I stopped at a truck stop one time to get a cup of coffee, and the girl at the cash register was the ugliest woman I ever saw. I do not say that flippantly or humorously. This young woman’s face was so repulsive that despite an effort to be pleasant to her, I found it hard to make eye contact. She didn’t appear to have been in an accident or to suffer from any birth deformity; she was simply the most shocking opposite of beauty that I have ever seen. She was not just unattractive, mind you. Her face was a horrifying mask of . . . ugliness. You have never seen anything like this woman’s visage in your worst nightmare.
My heart broke for this pathetic individual. As I went to my car, stinging tears came to my eyes. “Where in all the wide world will there be found a man who can look past this woman’s body and love the woman that she very likely is on the inside?” I thought. “She surely knows that, in all likelihood, she will go to bed and her heart will be crushed with unspeakable loneliness every long night that she is required to live in this world.”

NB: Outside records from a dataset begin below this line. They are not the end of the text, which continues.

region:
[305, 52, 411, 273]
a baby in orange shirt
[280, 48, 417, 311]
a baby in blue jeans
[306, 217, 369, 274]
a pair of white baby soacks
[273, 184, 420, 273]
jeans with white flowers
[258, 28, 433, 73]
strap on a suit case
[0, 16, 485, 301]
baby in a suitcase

The worst thing about it was that, in my shock, I didn’t have the presence of mind to look at her name tag and call her by name. That was a gift I could have given that would have meant so much to her. And I failed to give it.

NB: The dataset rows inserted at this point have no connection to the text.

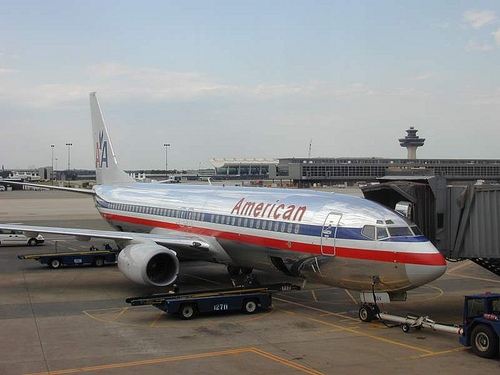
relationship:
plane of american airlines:
[4, 85, 456, 318] [84, 127, 121, 180]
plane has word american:
[4, 85, 456, 318] [223, 191, 316, 231]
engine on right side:
[106, 239, 188, 294] [5, 211, 222, 305]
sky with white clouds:
[3, 0, 499, 177] [13, 59, 474, 126]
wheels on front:
[354, 295, 388, 330] [337, 252, 447, 344]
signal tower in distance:
[393, 120, 432, 164] [288, 107, 497, 163]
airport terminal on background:
[202, 155, 500, 184] [15, 125, 500, 182]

It was many miles down the road before I could get this woman off my mind. And Paul’s statement in 2 Corinthians 5:16 kept coming to me: “From now on, therefore, WE REGARD NO ONE ACCORDING TO THE FLESH. Even though we once regarded Christ according to the flesh, we regard him thus no longer.” Paul would have never seen the truth about Jesus of Nazareth if he’d not learned to look below the surface and to see Jesus’ CHARACTER. And having learned to look at Jesus with something other than worldly eyes, Paul said that he was determined not to look at ANYBODY ELSE with worldly eyes, either.

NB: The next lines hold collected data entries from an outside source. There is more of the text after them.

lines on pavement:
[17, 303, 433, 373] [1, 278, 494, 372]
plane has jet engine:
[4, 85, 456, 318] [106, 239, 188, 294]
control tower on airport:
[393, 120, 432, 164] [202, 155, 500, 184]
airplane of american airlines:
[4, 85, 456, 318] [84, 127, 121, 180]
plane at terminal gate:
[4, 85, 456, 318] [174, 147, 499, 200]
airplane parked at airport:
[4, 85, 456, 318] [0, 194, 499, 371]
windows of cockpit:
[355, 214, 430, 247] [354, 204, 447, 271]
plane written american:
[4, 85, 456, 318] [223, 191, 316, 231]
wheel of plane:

In truth, there is no such thing as an “ordinary” human being. Every person created by God — in His image — is a being of INCALCULABLE WORTH and capable of UNIMAGINABLE GLORY. It often takes looking “inside” a person to see their worth and their glory, but don’t we owe it to those around us to make that effort? If we want others to see more about US than they could see with their physical eyes, then we owe THEM nothing less than the same grace.
I hope that somebody in the life of that woman at the truck stop will see her not “according to the flesh” but with eyes that see what God sees: a creature who means as much to Him as anybody else He ever made. I hope so. I pray so. And I am ashamed that I might not be able to do such a thing. Clearly, I’ve got some work left to do in my way of looking at people.